## YOUR GOAL
Please work out how many lines include the word "features" in the entries, and reply with only the count.

## PROVIDED DATA
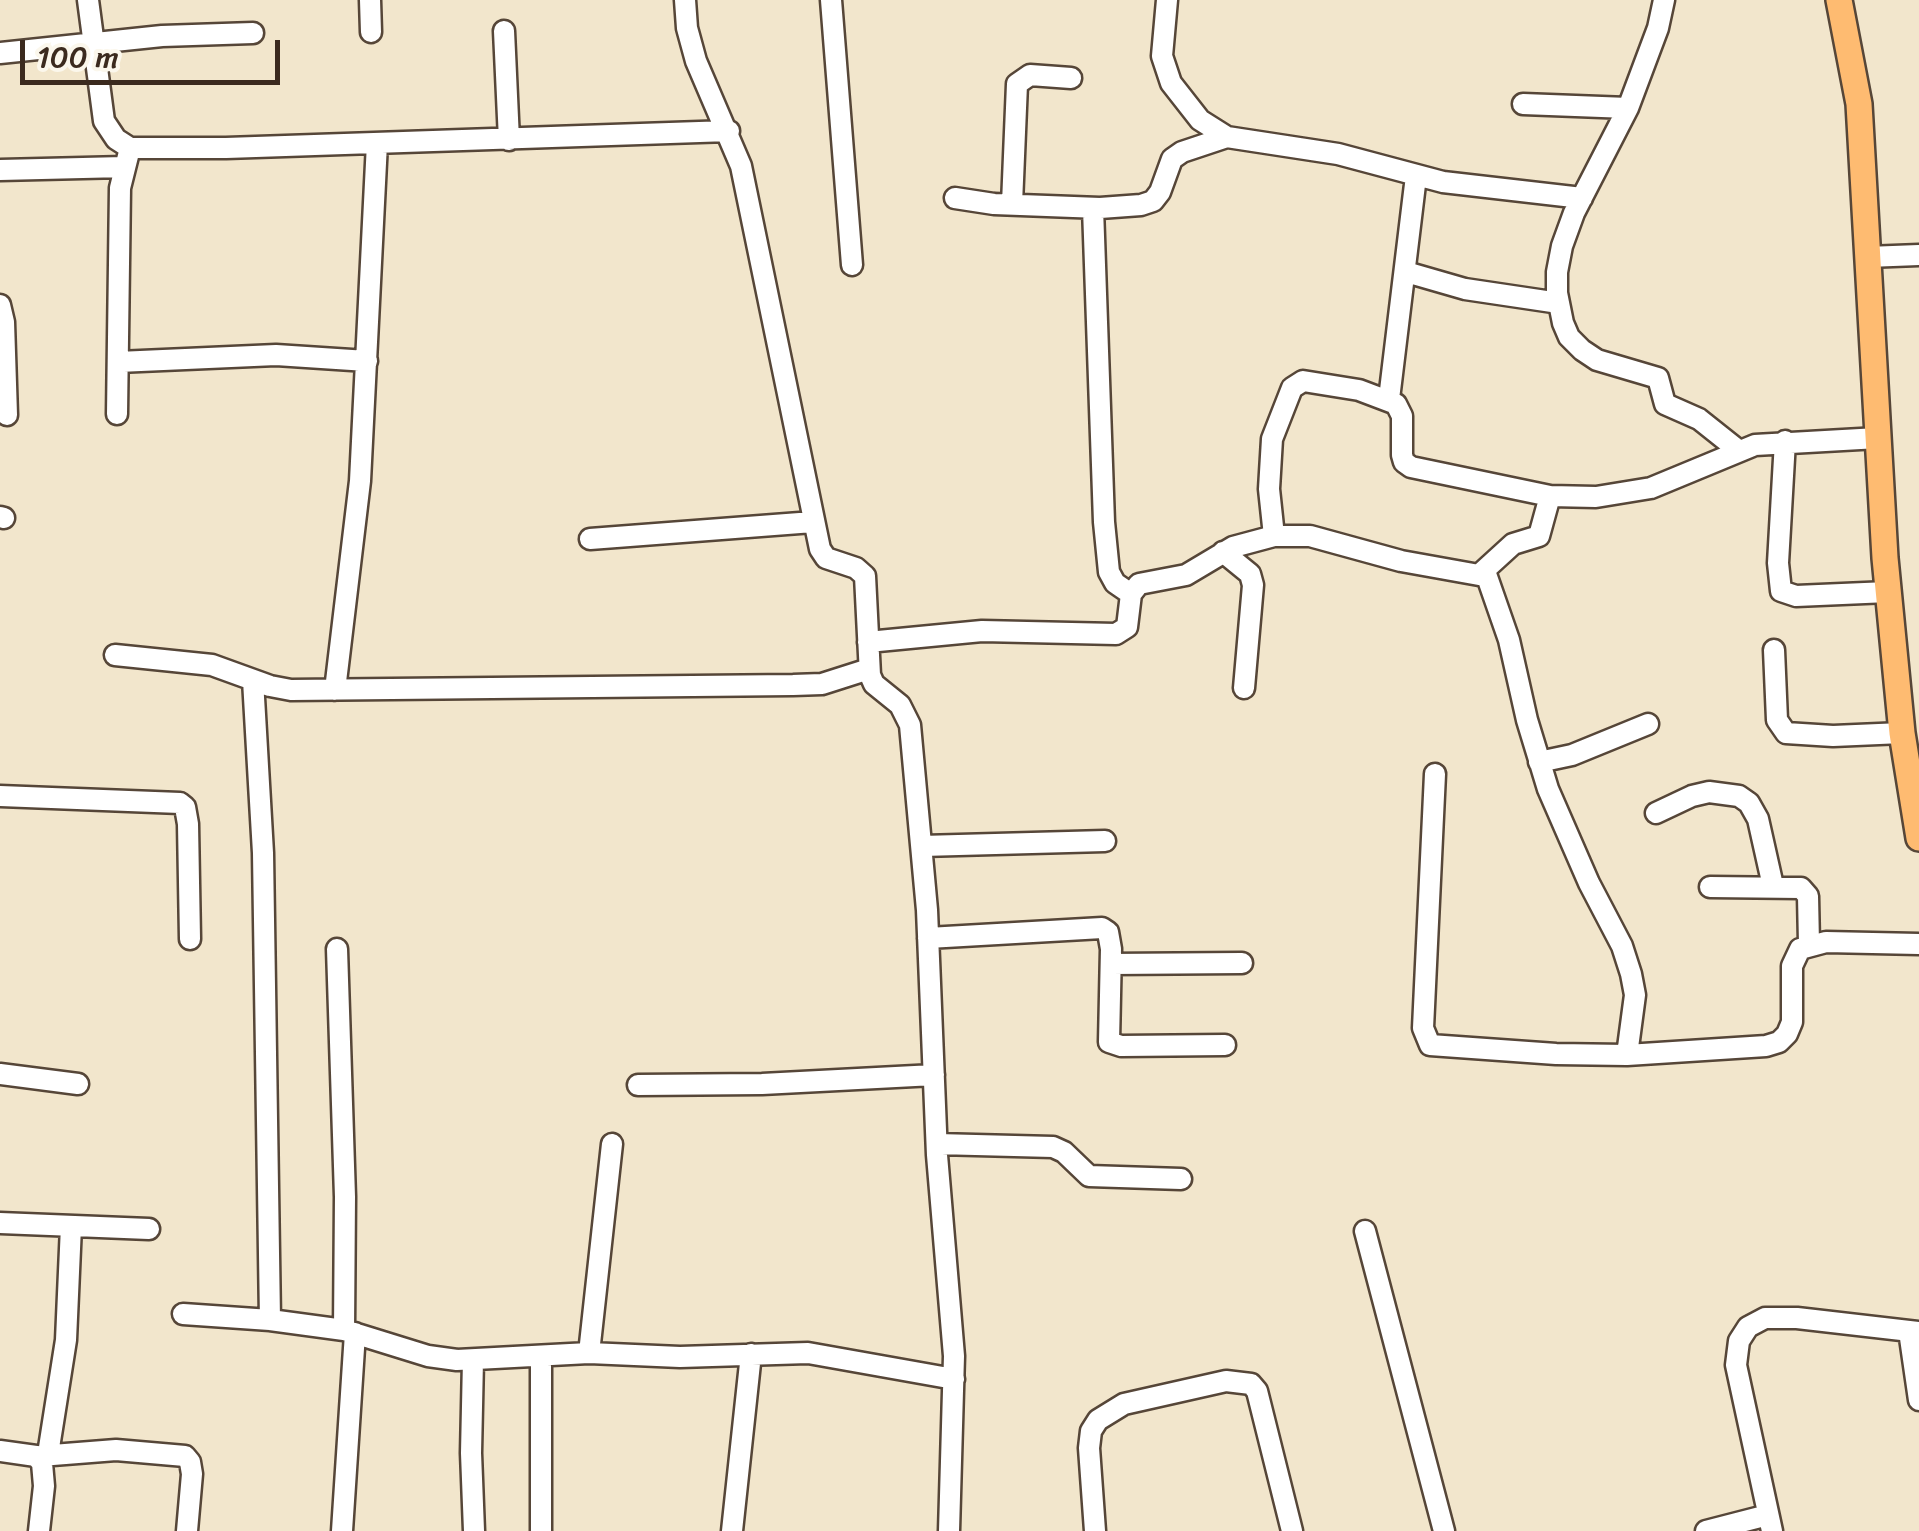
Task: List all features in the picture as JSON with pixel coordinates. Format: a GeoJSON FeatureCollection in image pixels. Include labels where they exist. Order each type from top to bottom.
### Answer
{"type":"FeatureCollection","features":[{"type":"Feature","properties":{"kind":"main road"},"geometry":{"type":"LineString","coordinates":[[1839,0],[1860,104],[1888,592],[1902,733],[1919,838]]}},
{"type":"Feature","properties":{"kind":"street"},"geometry":{"type":"LineString","coordinates":[[88,0],[104,121],[127,158],[120,188],[117,414]]}},
{"type":"Feature","properties":{"kind":"street"},"geometry":{"type":"LineString","coordinates":[[370,0],[371,32]]}},
{"type":"Feature","properties":{"kind":"street"},"geometry":{"type":"LineString","coordinates":[[684,0],[696,60],[729,131],[749,199],[813,522],[826,558],[856,568],[865,576],[869,669],[874,684],[900,705],[910,725],[922,846],[937,1144],[952,1312],[949,1531]]}},
{"type":"Feature","properties":{"kind":"street"},"geometry":{"type":"LineString","coordinates":[[832,0],[852,265]]}},
{"type":"Feature","properties":{"kind":"street"},"geometry":{"type":"LineString","coordinates":[[1166,0],[1162,56],[1171,83],[1200,120],[1227,137],[1338,154],[1443,182],[1582,198]]}},
{"type":"Feature","properties":{"kind":"street"},"geometry":{"type":"LineString","coordinates":[[1664,0],[1658,28],[1628,108],[1562,246],[1556,272],[1559,303],[1569,337],[1582,350],[1598,360],[1658,378],[1665,404],[1699,419],[1738,450]]}},
{"type":"Feature","properties":{"kind":"street"},"geometry":{"type":"LineString","coordinates":[[504,31],[509,140]]}},
{"type":"Feature","properties":{"kind":"street"},"geometry":{"type":"LineString","coordinates":[[0,53],[162,36],[253,33]]}},
{"type":"Feature","properties":{"kind":"street"},"geometry":{"type":"LineString","coordinates":[[1012,204],[1017,84],[1030,75],[1071,78]]}},
{"type":"Feature","properties":{"kind":"street"},"geometry":{"type":"LineString","coordinates":[[1523,104],[1628,108]]}},
{"type":"Feature","properties":{"kind":"street"},"geometry":{"type":"LineString","coordinates":[[0,170],[127,158],[377,144],[729,131]]}},
{"type":"Feature","properties":{"kind":"street"},"geometry":{"type":"LineString","coordinates":[[955,198],[1093,208],[1153,201],[1172,159],[1227,137]]}},
{"type":"Feature","properties":{"kind":"street"},"geometry":{"type":"LineString","coordinates":[[335,690],[360,481],[377,144]]}},
{"type":"Feature","properties":{"kind":"street"},"geometry":{"type":"LineString","coordinates":[[1389,399],[1416,176]]}},
{"type":"Feature","properties":{"kind":"street"},"geometry":{"type":"LineString","coordinates":[[1093,208],[1104,522],[1109,572],[1115,583],[1131,594]]}},
{"type":"Feature","properties":{"kind":"street"},"geometry":{"type":"LineString","coordinates":[[1868,257],[1919,255]]}},
{"type":"Feature","properties":{"kind":"street"},"geometry":{"type":"LineString","coordinates":[[1406,272],[1465,289],[1559,303]]}},
{"type":"Feature","properties":{"kind":"street"},"geometry":{"type":"LineString","coordinates":[[0,306],[7,414]]}},
{"type":"Feature","properties":{"kind":"street"},"geometry":{"type":"LineString","coordinates":[[118,362],[276,354],[366,361]]}},
{"type":"Feature","properties":{"kind":"street"},"geometry":{"type":"LineString","coordinates":[[1274,536],[1270,451],[1281,410],[1292,388],[1311,382],[1389,399],[1400,409],[1402,455],[1411,467],[1550,496],[1596,496],[1651,488],[1738,450],[1785,441],[1878,438]]}},
{"type":"Feature","properties":{"kind":"street"},"geometry":{"type":"LineString","coordinates":[[1785,441],[1778,562],[1781,590],[1796,596],[1888,592]]}},
{"type":"Feature","properties":{"kind":"street"},"geometry":{"type":"LineString","coordinates":[[868,642],[996,630],[1109,636],[1127,627],[1131,594],[1139,584],[1186,575],[1223,552],[1274,536],[1310,536],[1471,575],[1485,571],[1506,548],[1540,536],[1550,496]]}},
{"type":"Feature","properties":{"kind":"street"},"geometry":{"type":"LineString","coordinates":[[590,539],[813,522]]}},
{"type":"Feature","properties":{"kind":"street"},"geometry":{"type":"LineString","coordinates":[[1223,552],[1250,574],[1253,585],[1244,688]]}},
{"type":"Feature","properties":{"kind":"street"},"geometry":{"type":"LineString","coordinates":[[1485,571],[1560,819],[1622,946],[1631,974],[1635,995],[1627,1055]]}},
{"type":"Feature","properties":{"kind":"street"},"geometry":{"type":"LineString","coordinates":[[1774,650],[1777,720],[1786,734],[1902,733]]}},
{"type":"Feature","properties":{"kind":"street"},"geometry":{"type":"LineString","coordinates":[[114,655],[212,665],[292,690],[822,684],[869,669]]}},
{"type":"Feature","properties":{"kind":"street"},"geometry":{"type":"LineString","coordinates":[[253,680],[264,852],[270,1320]]}},
{"type":"Feature","properties":{"kind":"street"},"geometry":{"type":"LineString","coordinates":[[1540,762],[1572,755],[1648,724]]}},
{"type":"Feature","properties":{"kind":"street"},"geometry":{"type":"LineString","coordinates":[[1435,774],[1423,1028],[1426,1040],[1435,1046],[1627,1055],[1732,1050],[1779,1042],[1788,1034],[1792,1022],[1794,956],[1809,944],[1919,944]]}},
{"type":"Feature","properties":{"kind":"street"},"geometry":{"type":"LineString","coordinates":[[1656,813],[1708,792],[1739,796],[1758,820],[1773,886]]}},
{"type":"Feature","properties":{"kind":"street"},"geometry":{"type":"LineString","coordinates":[[0,796],[180,803],[185,807],[188,824],[190,939]]}},
{"type":"Feature","properties":{"kind":"street"},"geometry":{"type":"LineString","coordinates":[[922,846],[1105,842]]}},
{"type":"Feature","properties":{"kind":"street"},"geometry":{"type":"LineString","coordinates":[[1710,886],[1773,886],[1806,891],[1809,944]]}},
{"type":"Feature","properties":{"kind":"street"},"geometry":{"type":"LineString","coordinates":[[928,938],[1097,927],[1108,932],[1110,938],[1109,1042],[1121,1046],[1225,1045]]}},
{"type":"Feature","properties":{"kind":"street"},"geometry":{"type":"LineString","coordinates":[[337,949],[350,1332],[342,1531]]}},
{"type":"Feature","properties":{"kind":"street"},"geometry":{"type":"LineString","coordinates":[[1110,964],[1242,962]]}},
{"type":"Feature","properties":{"kind":"street"},"geometry":{"type":"LineString","coordinates":[[0,1074],[78,1084]]}},
{"type":"Feature","properties":{"kind":"street"},"geometry":{"type":"LineString","coordinates":[[638,1086],[934,1075]]}},
{"type":"Feature","properties":{"kind":"street"},"geometry":{"type":"LineString","coordinates":[[589,1352],[612,1144]]}},
{"type":"Feature","properties":{"kind":"street"},"geometry":{"type":"LineString","coordinates":[[937,1144],[1052,1147],[1064,1152],[1090,1176],[1181,1179]]}},
{"type":"Feature","properties":{"kind":"street"},"geometry":{"type":"LineString","coordinates":[[0,1223],[149,1229]]}},
{"type":"Feature","properties":{"kind":"street"},"geometry":{"type":"LineString","coordinates":[[38,1531],[42,1455],[66,1340],[72,1226]]}},
{"type":"Feature","properties":{"kind":"street"},"geometry":{"type":"LineString","coordinates":[[1364,1232],[1444,1531]]}},
{"type":"Feature","properties":{"kind":"street"},"geometry":{"type":"LineString","coordinates":[[183,1314],[270,1320],[350,1332],[428,1356],[473,1360],[589,1352],[680,1357],[808,1353],[954,1379]]}},
{"type":"Feature","properties":{"kind":"street"},"geometry":{"type":"LineString","coordinates":[[1706,1531],[1770,1523],[1736,1365],[1738,1341],[1748,1327],[1766,1318],[1796,1318],[1914,1331],[1919,1400]]}},
{"type":"Feature","properties":{"kind":"street"},"geometry":{"type":"LineString","coordinates":[[732,1531],[751,1354]]}},
{"type":"Feature","properties":{"kind":"street"},"geometry":{"type":"LineString","coordinates":[[541,1531],[542,1356]]}},
{"type":"Feature","properties":{"kind":"street"},"geometry":{"type":"LineString","coordinates":[[473,1360],[474,1531]]}},
{"type":"Feature","properties":{"kind":"street"},"geometry":{"type":"LineString","coordinates":[[1095,1531],[1089,1448],[1098,1420],[1124,1404],[1226,1381],[1250,1384],[1258,1391],[1292,1531]]}},
{"type":"Feature","properties":{"kind":"street"},"geometry":{"type":"LineString","coordinates":[[0,1452],[42,1455],[116,1450],[185,1456],[192,1474],[186,1531]]}}]}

## SOLVED EXERCISE
2